Below is a summary of the Governor’s legislative proposals:
Accountability: To ensure a supply of the workforce skills the private sector needs to grow, we propose to repurpose nearly $4.5 million in available federal funds to regional education and training programs for credentials to compete in the 21st century workforce. Also, using available, state level federal funds, our proposal establishes the workforce system’s first pay for performance program, rewarding regions for workforce credential attainment. Finally, we provide common performance metrics that all 24 workforce programs in Virginia’s system must pursue to support economic development and business needs.
Apprenticeships: Apprenticeships offer job seekers immediate employment opportunities, at higher than averages wages, while also providing skills development through related instruction. We propose to double the number of registered apprentices (currently around 14,000) by consolidating administrative responsibilities for the program from two agencies, the Virginia Department of Labor and Industry (DOLI) and the Virginia Community College System, to DOLI alone. Moving administrative functions to one agency will provide business with a single point of contact and expedite the process through which businesses establish an apprentice program. The move will also realize $400,000 in cost efficiencies by eliminating duplication of administrative personnel and processes. Businesses will be able to select their choice of training provider for their apprentices, including career and technical education centers and community colleges.
Virginia Board of Workforce Development: Major new federal legislation, the Workforce Innovations and Opportunities Act (WIOA) provides the Commonwealth an unprecedented opportunity to drive major state goals like Credentials to Compete through a single, combined state plan for all of Virginia’s federally funded workforce programs. The Governor and the Virginia Board of Workforce Development are charged to develop this plan. Our proposal authorizes a full-time Executive Director, adds key agency members and prioritizes the creation of a business driven plan.

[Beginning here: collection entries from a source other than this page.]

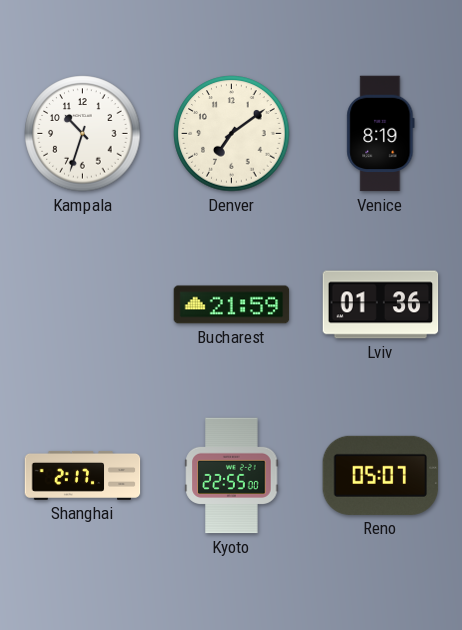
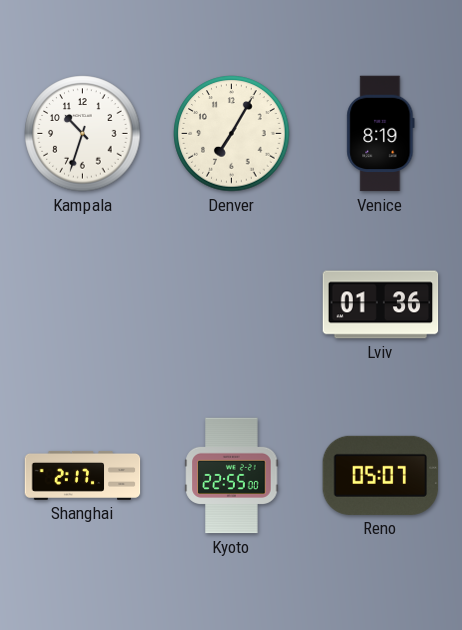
Denver: 7:09 -> 7:05
Bucharest: 21:59 -> none
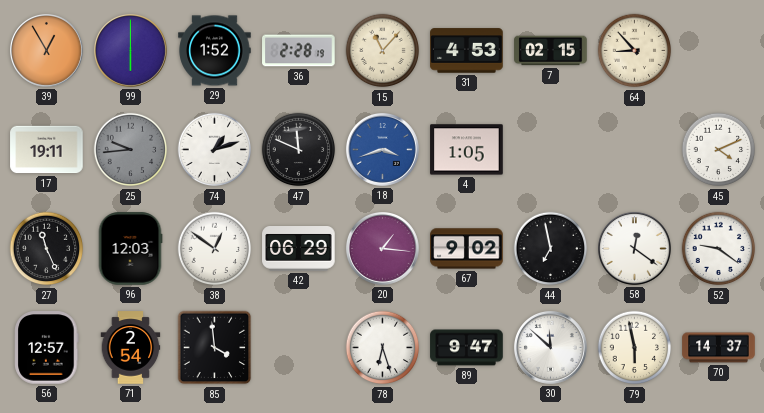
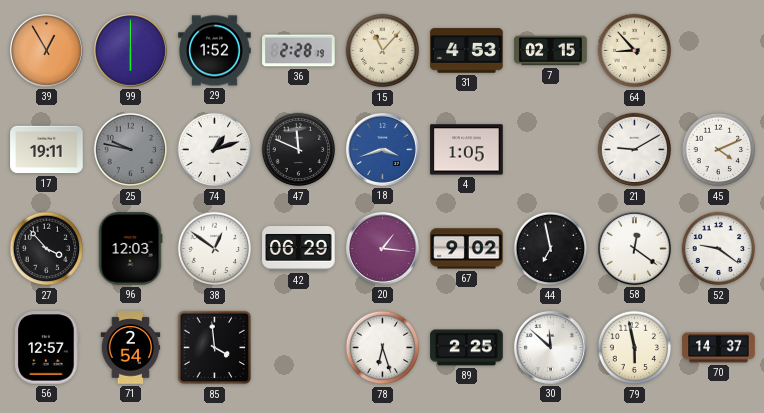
25: 9:44 -> 9:47
21: none -> 9:10
27: 11:26 -> 3:53
89: 9:47 -> 2:25
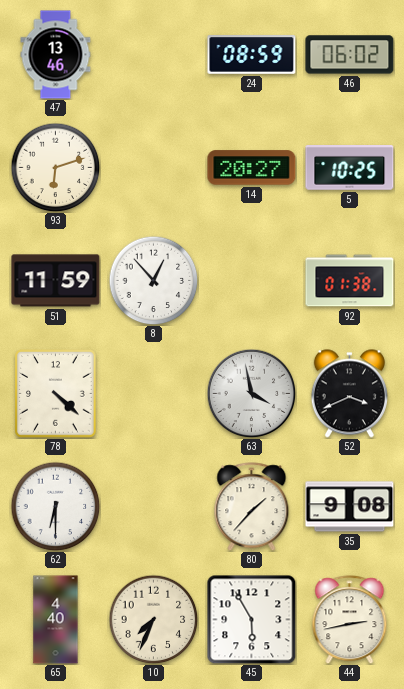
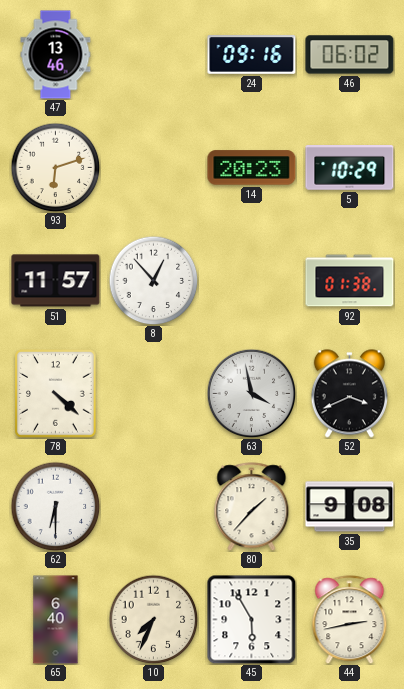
24: 08:59 -> 09:16
14: 20:27 -> 20:23
5: 10:25 -> 10:29
51: 11:59 -> 11:57
65: 4:40 -> 6:40
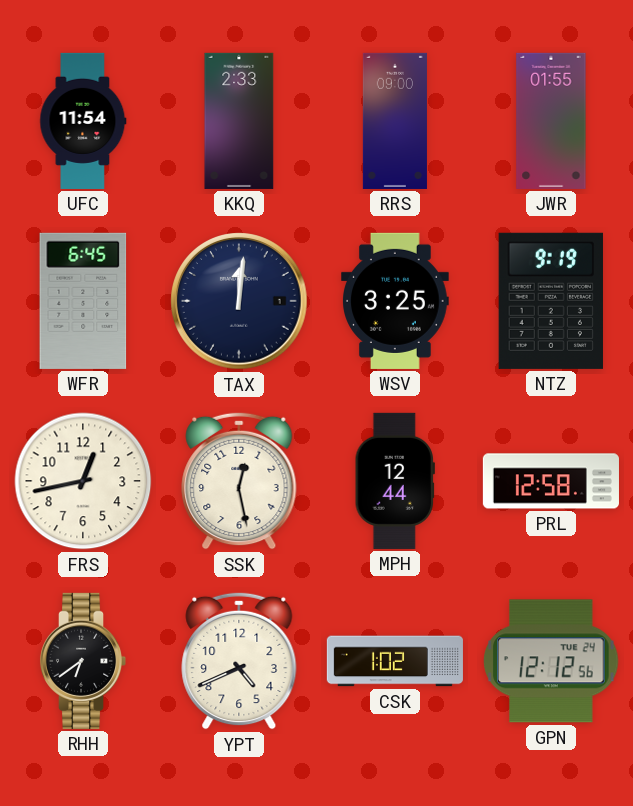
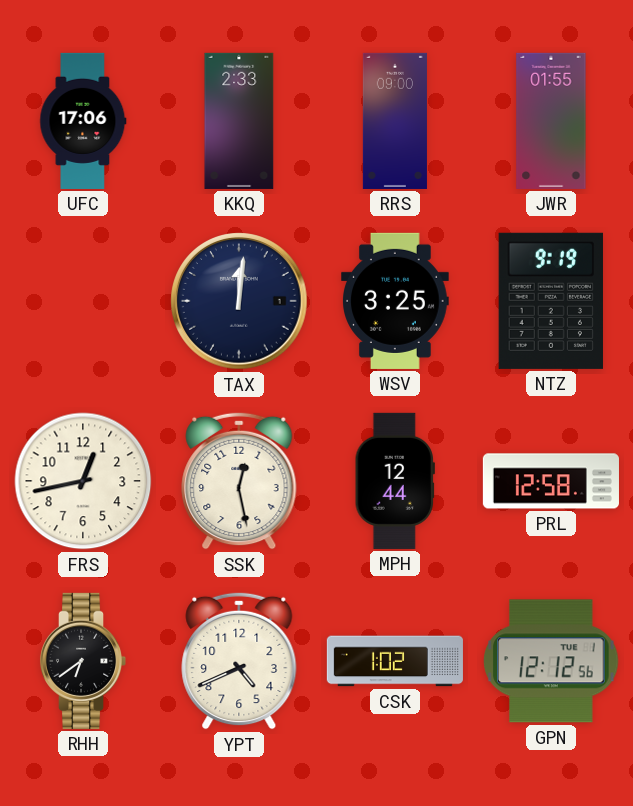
UFC: 11:54 -> 17:06
WFR: 6:45 -> none
GPN date: TUE 24 -> TUE 1
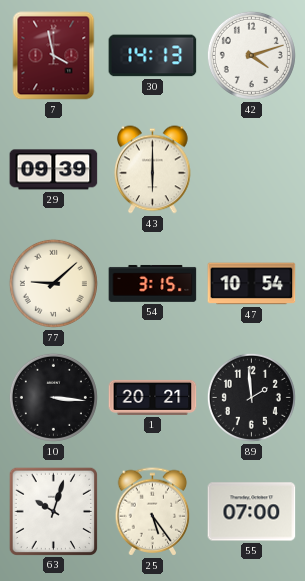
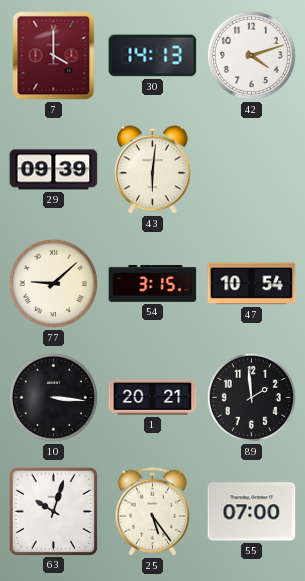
7: 3:58 -> 4:00
43: 6:00 -> 6:01
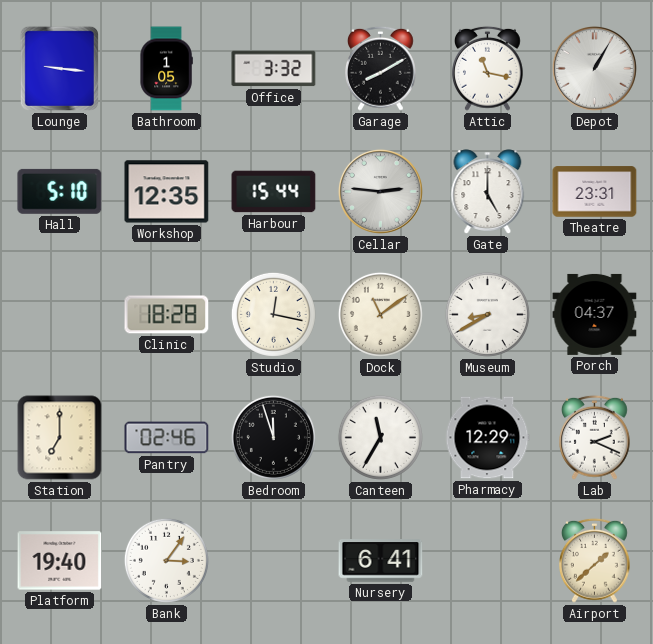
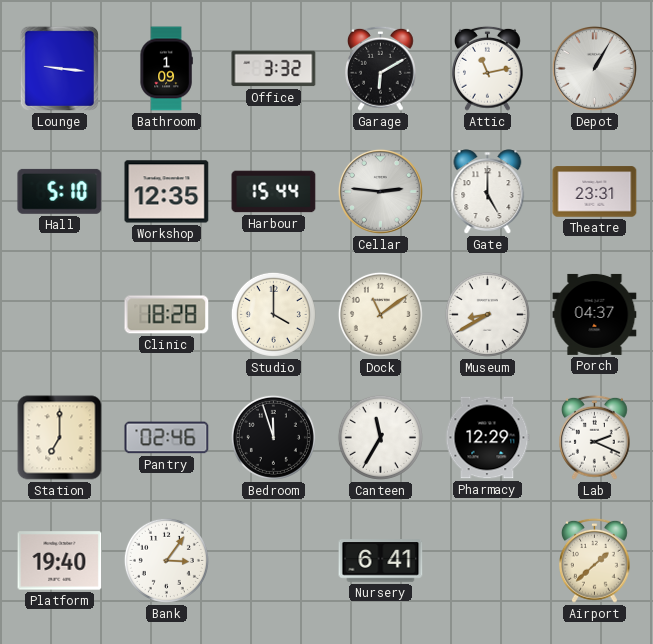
Bathroom: 1:05 -> 1:09
Garage: 8:10 -> 6:10
Attic: 11:17 -> 11:13
Studio: 12:17 -> 4:00
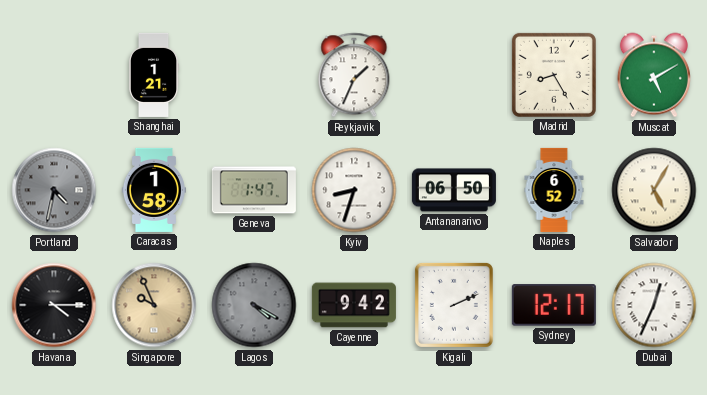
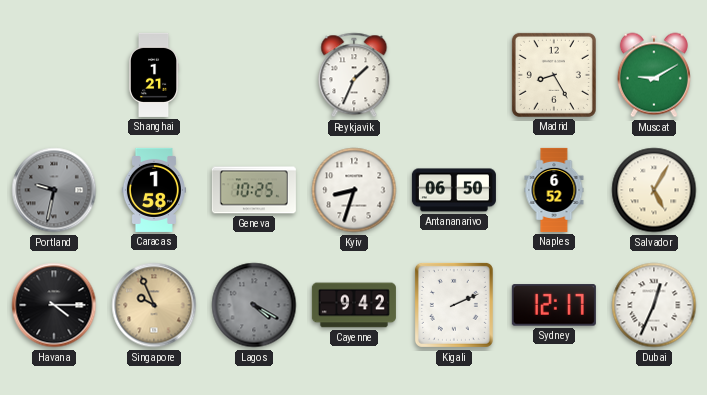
Muscat: 5:10 -> 9:10
Portland: 4:32 -> 9:32
Geneva: 1:47 -> 10:25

Budget: The Governor’s Workforce Agenda also includes two groundbreaking budget proposals. $1 million in state funds will be matched with federal and private funds to provide incentives for business-led, regional consortia to create or expand workforce pipelines in high value industry sectors. Another $1 million will provide a first ever student financial aid program for community college non-credit programs targeted to industry certifications aligned with regional workforce needs.
Our workforce is arguably our most valuable asset when it comes to resilient economic growth and prosperity. Working with our legislative partners, and with other stakeholders, it is our aspiration to make the changes necessary to ensure that Virginia has the most prepared and relevant workforce for the 21st Century.